A lot of them have had mentorship with their faculty, so sometimes it’s in coordination or collaboration with the faculty.  

And this is kind of a segue, but sometimes they may be looking to transition from academia to a corporate role. We can help them: It’s almost the reverse of what I said for the other searches — your CV that’s 10 pages, we need to cut that down to one or two. You need to think about what’s relevant to the position or platform — not necessarily all of the research that you’ve done — making it more skills-based, articulating your value to that corporate experience and providing the transferable skills. 

There are companies that hire research scientists, so it depends on the role. But if it is a non-research position, then you would want to be clear and concise with your résumé.  

If you want to work in higher ed, a lot of positions will at least require a master’s. There are exceptions. And there are also sometimes options that will allow someone to work at TCU and work on their degree as well.
Mike Caldwell

What about staff jobs at a university — do you need an advanced degree for non-teaching roles? Can experience as a student worker help launch a career? 

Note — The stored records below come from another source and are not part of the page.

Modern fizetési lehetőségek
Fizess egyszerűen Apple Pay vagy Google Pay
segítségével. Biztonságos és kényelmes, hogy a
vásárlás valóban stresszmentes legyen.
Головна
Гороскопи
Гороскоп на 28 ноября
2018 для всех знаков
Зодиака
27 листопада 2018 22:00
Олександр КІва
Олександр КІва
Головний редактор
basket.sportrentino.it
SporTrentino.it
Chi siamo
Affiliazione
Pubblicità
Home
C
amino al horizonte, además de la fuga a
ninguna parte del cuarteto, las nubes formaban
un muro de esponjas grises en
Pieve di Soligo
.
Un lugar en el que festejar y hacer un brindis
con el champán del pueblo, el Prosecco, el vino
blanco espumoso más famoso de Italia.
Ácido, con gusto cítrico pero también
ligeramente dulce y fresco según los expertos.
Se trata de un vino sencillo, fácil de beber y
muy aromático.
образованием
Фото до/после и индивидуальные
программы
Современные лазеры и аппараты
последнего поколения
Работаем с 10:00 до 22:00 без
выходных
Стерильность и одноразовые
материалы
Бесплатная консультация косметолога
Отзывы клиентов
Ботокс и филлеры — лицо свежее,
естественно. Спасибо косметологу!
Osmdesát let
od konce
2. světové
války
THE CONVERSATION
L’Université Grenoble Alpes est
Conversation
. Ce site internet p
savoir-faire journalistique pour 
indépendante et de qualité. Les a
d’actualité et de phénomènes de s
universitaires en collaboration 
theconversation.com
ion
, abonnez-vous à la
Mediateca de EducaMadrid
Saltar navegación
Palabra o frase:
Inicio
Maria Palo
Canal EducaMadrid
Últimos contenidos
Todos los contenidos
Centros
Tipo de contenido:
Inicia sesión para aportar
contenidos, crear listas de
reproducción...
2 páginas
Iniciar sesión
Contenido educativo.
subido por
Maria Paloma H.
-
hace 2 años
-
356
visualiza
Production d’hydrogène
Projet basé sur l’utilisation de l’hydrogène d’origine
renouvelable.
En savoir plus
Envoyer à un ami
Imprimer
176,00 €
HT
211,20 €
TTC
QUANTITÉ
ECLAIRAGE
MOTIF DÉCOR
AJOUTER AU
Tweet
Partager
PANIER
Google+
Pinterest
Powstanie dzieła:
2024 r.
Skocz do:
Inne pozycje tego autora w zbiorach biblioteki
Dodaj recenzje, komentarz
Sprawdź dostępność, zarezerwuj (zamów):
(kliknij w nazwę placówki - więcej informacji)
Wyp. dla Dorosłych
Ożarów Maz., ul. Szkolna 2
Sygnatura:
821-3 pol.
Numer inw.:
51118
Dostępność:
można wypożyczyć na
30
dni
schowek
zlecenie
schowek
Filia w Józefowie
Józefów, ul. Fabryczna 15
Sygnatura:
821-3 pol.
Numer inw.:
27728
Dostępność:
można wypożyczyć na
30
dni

If you want to work in higher ed, a lot of positions will at least require a master’s. There are exceptions. And there are also sometimes options that will allow someone to work at TCU and work on their degree as well. Our College Advising Corps, for example, is a great opportunity for them to work and complete graduate coursework.

A student who is a resident assistant might do the higher-education program at TCU in the College of Education. There’s a higher-ed leadership track, and there’s a counseling path as well.

There’s a counseling graduate student who’s doing her practicum here in our office. She had experience doing athletic advising and was a student athlete; she would like to translate that experience to work in athletics administration or athletics academic advising.

Why are people drawn to working in higher education?

There’s a lot of pros to higher ed; it’s a place where you see the difference that you make immediately. A lot of times what people are looking for is something that brings meaning or purpose.

Even if you are working in campus police or IT, ultimately, we all know when we’re part of this place that the students are why we’re here. That is something that really brings value to people because they can see how they can make a difference. 

What advice do you have for people searching for a staff role in higher education? 

When I’m looking at applicants who are trying to break into higher ed, it really does make a difference if someone has articulated in their cover letter, application materials or résumé that this is the job they’re applying for. When a job opens at TCU, we get hundreds of applications for it, and sometimes those look like someone has just applied to every job at TCU. Knowing the difference between applying to a job in the Career Center versus the Admissions office versus Residence Life is really, really valuable.